Friday, February 10, 2006

Black Market Cheese

My grandparents, Buddie a.k.a. Beelzebubbe and Zadie, are both from very poor families. Zadie leaves school after sixth grade in Chicago so he can help support his mother. He likes to tell us how he once sells a newspaper to a man who takes it over to a car with Al Capone sitting in the back seat. Zadie's main income as a kid is from selling sandwiches to prisoners in the local jail, splitting the money he makes with the guards, greasing the wheels even then. He meets my grandmother not in the jailhouse as certain wags suggest today, but on a job-seeking trip to San Antonio, Texas. Courtship leads to marriage and before he knows it my grandfather is borrowing his father-in-law's bread truck every day at the crack of dawn to make milk deliveries before the bread comes out of the ovens at the bakery.

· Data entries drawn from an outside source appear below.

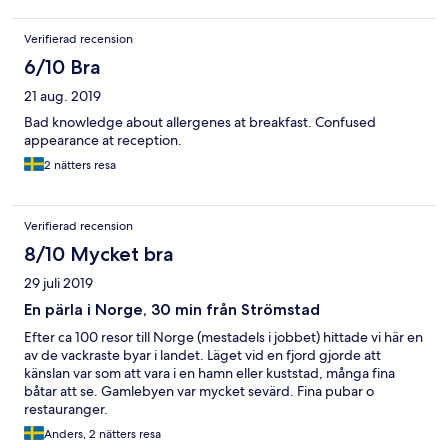
klagomål!
Verifierad recension
6/10 Bra
21 aug. 2019
Bad knowledge about allergenes at breakfast. Confused
appearance at reception.
2 nätters resa
Verifierad recension
8/10 Mycket bra
29 juli 2019
En pärla i Norge, 30 min från Strömstad
Efter ca 100 resor till Norge (mestadels i jobbet) hittade vi här en
av de vackraste byar i landet. Läget vid en fjord gjorde att
känslan var som att vara i en hamn eller kuststad, många fina
båtar att se. Gamlebyen var mycket sevärd. Fina pubar o
restauranger.
Anders, 2 nätters resa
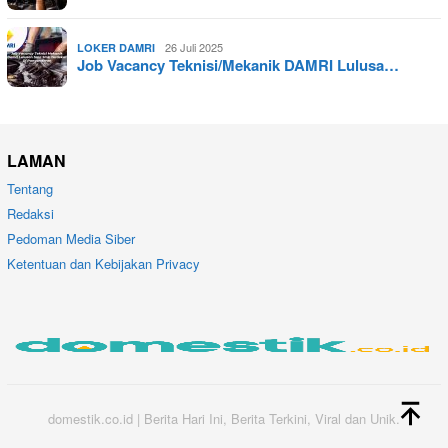
26 Juli 2025
LOKER DAMRI
Job Vacancy Teknisi/Mekanik DAMRI Lulusa…
LAMAN
Tentang
Redaksi
Pedoman Media Siber
Ketentuan dan Kebijakan Privacy
domestik.co.id | Berita Hari Ini, Berita Terkini, Viral dan Unik.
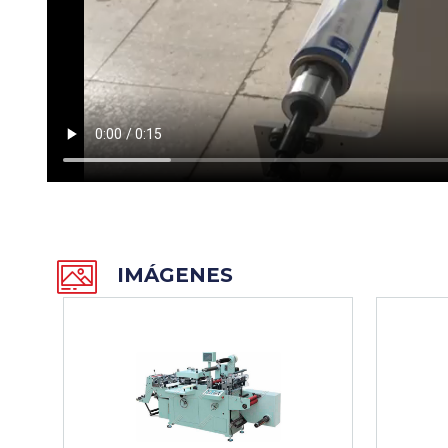
IMÁGENES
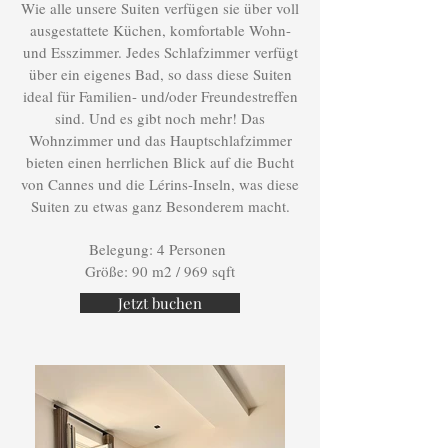
Wie alle unsere Suiten verfügen sie über voll
ausgestattete Küchen, komfortable Wohn-
und Esszimmer. Jedes Schlafzimmer verfügt
über ein eigenes Bad, so dass diese Suiten
ideal für Familien- und/oder Freundestreffen
sind. Und es gibt noch mehr! Das
Wohnzimmer und das Hauptschlafzimmer
bieten einen herrlichen Blick auf die Bucht
von Cannes und die Lérins-Inseln, was diese
Suiten zu etwas ganz Besonderem macht.
Belegung: 4 Personen
Größe: 90 m2 / 969 sqft
Jetzt buchen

Zadie is a humble milkman. A mere fifteen years later he has his own thriving cheese and dairy company that grows to the point of being one of the largest distributors of store-labeled cheese in the business. That means his cheese is rarely sold under his company name but instead is packaged to be the Safeway brand, the Kroger brand, or in Texas, the H.E.B. brand; H.E.B. being the most dominant grocery chain in Texas, initialed after its founder, Howard E. Butts, though a Jewish friend of ours gleefully points out that H.E.B. can be construed as standing for Heeb, and I can't think of it any other way now.

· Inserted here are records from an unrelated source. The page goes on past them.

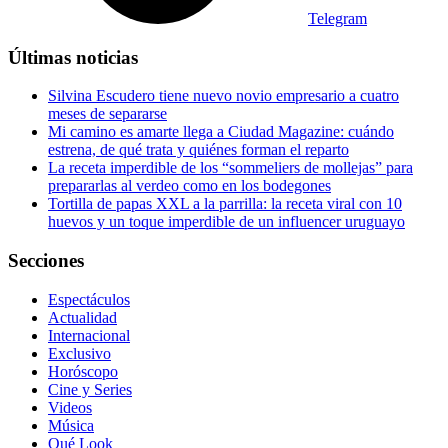
Telegram
Últimas noticias
Silvina Escudero tiene nuevo novio empresario a cuatro
meses de separarse
Mi camino es amarte llega a Ciudad Magazine: cuándo
estrena, de qué trata y quiénes forman el reparto
La receta imperdible de los “sommeliers de mollejas” para
prepararlas al verdeo como en los bodegones
Tortilla de papas XXL a la parrilla: la receta viral con 10
huevos y un toque imperdible de un influencer uruguayo
Secciones
Espectáculos
Actualidad
Internacional
Exclusivo
Horóscopo
Cine y Series
Videos
Música
Qué Look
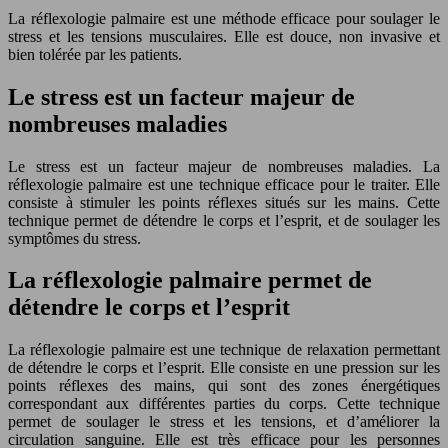
La réflexologie palmaire est une méthode efficace pour soulager le
stress et les tensions musculaires. Elle est douce, non invasive et
bien tolérée par les patients.
Le stress est un facteur majeur de
nombreuses maladies
Le stress est un facteur majeur de nombreuses maladies. La
réflexologie palmaire est une technique efficace pour le traiter. Elle
consiste à stimuler les points réflexes situés sur les mains. Cette
technique permet de détendre le corps et l’esprit, et de soulager les
symptômes du stress.
La réflexologie palmaire permet de
détendre le corps et l’esprit
La réflexologie palmaire est une technique de relaxation permettant
de détendre le corps et l’esprit. Elle consiste en une pression sur les
points réflexes des mains, qui sont des zones énergétiques
correspondant aux différentes parties du corps. Cette technique
permet de soulager le stress et les tensions, et d’améliorer la
circulation sanguine. Elle est très efficace pour les personnes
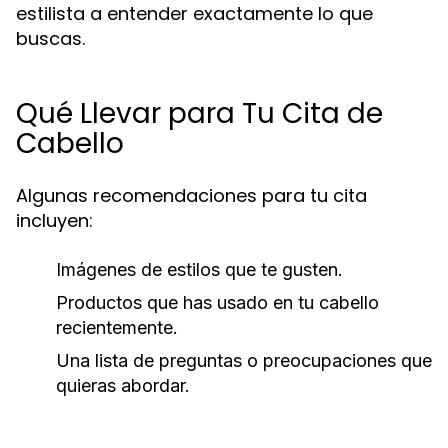
estilista a entender exactamente lo que
buscas.
Qué Llevar para Tu Cita de
Cabello
Algunas recomendaciones para tu cita
incluyen:
Imágenes de estilos que te gusten.
Productos que has usado en tu cabello
recientemente.
Una lista de preguntas o preocupaciones que
quieras abordar.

How Zadie gets from rags to riches remains murky, though he does admit that one of his biggest breaks is figuring out how to sell black market cheese during World War II, when rationing is in effect. He boasts that the government never bothers him because he always pays taxes on whatever he makes, even the cash that comes in under the table. There are also some incredibly well-timed stock transactions that might now be called insider trading. By the late '40s they are rich. If he were to know now how the business will fall apart years later at different times under the care of his sons, he'd die all over again.

The loss of the business under his descendants might be shocking to him, but he probably would not find it surprising. He avidly enjoys turning to total strangers in restaurants, telling them, "My sons are chemists. They make shit out of money." Later it is our turn, and he says it about the grandkids, much to our annoyance. He is right but we all hate hearing it.

Buddie and Zadie come from nothing and make something of themselves, financially at least, and they see one another as true partners where the money is concerned, neither begrudging the other much of anything, particularly since they are both actually quite frugal a lot of time. Much of her more valuable jewelry comes from Zadie foreclosing on personal loans he makes to people they know, and keeping the jewelry he is holding as security. Imagine the small talk at Hadassah when Buddie flashes a jewel on her finger that everyone there knows actually belongs to some other financially strapped mahjong partner.

Buddie probably gets a big kick out of waving her ill-gotten rocks under their noses. She likes to cackle and then confide to me in her deep baritone, "There's nothing I hate more than a bunch of women."